Возможно, вначале киевские беженцы все подались на Новгородчину (о чем, кстати, свидетельствует там достаточно широкий разброс мест, где записан киевский фольклор). Но новгородцы, по идее, и не должны были охотно пускать беженцев, конкурентов, в свои угодья, в Поморье, а тех, что все же пустили, старались потом, конечно же, выдавить. Куда? Туда, куда сами не стремились: в Заполярье и на восточную границу русской ойкумены. Ведь Вятка в те времена была самой далекой окраиной, мало населенной людьми, форпостом русской экспансии. Этим она могла быть привлекательна только для людей, которые уже все потеряли и должны были начинать с нуля. Вот они и двинулись к Вятке, чтобы удобней творить набеги на Орду по водным артериям. Жаждавшие реванша, мести татарам, они-то и стали ушкуйниками (сегодня версия вятского происхождения ушкуйников является основной).
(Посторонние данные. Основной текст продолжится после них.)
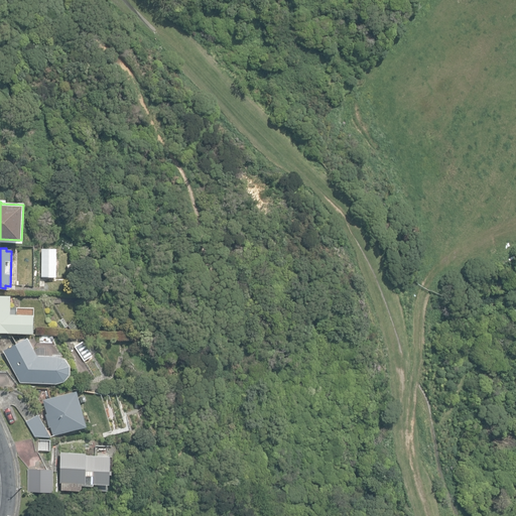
[(41,277),(56,277),(56,248),(41,248),(41,277)]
Именно так можно правдоподобно объяснить генетическую близость вятской русской популяции — к русским Печоры, Колы и т. п., с одной стороны, а с другой — близость к казакам Кубани, то есть к запорожцам, которые в основе своей — те же недобитые поляне-киевляне, только осевшие на Хортице, а не двинувшиеся на Север.
В контексте указанных трех исторических обстоятельств становится более понятна не только неоднородность генофонда по линии запад-восток, но и еще более выраженная межпопуляционная изменчивость по линии север-юг. Это не значит, что не было и других воздействий, но основные в обозримом прошлом, думается, учтены.
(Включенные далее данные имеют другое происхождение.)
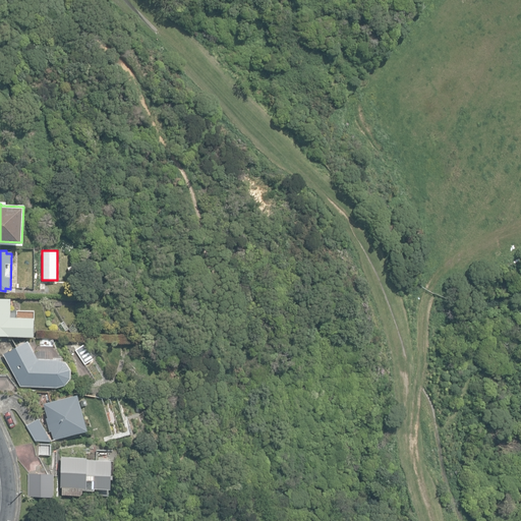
[(34,336),(35,336),(35,317),(16,317),(16,310),(11,310),(11,298),(0,297),(0,335),(8,336),(34,336)]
Что же можно сказать в заключение?
Авторы либо уходят от создания своей версии причин русской изменчивости, либо прибегают к довольно экзотическим объяснениям, например: «Многие миграции из внутренних районов Азии на территорию Восточной Европы шли по степной полосе и связаны именно с юго-востоком Европы (от Южного Урала до Северного Причерноморья). Представляется вполне вероятным, что эти миграции различных степных народов, направлявшихся примерно по одному маршруту — по степной зоне Евразии — в течение многих столетий (от гуннов в IV веке до калмыков в XVII) оказали значительное влияние на восточноевропейский генофонд. Можно предположить, что именно влияние степных народов (главным образом алтайской семьи) и сформировало тренд изменчивости генофонда с юга и юго-востока» (227).
79
Не мешает в этой связи лишний раз подчеркнуть, что кубанцы, порой косящие в сторону Украины, не отклоняются, как выяснили Балановские, от среднерусских генетических частот (144), ибо относятся именно к русскому этносу киевских времен.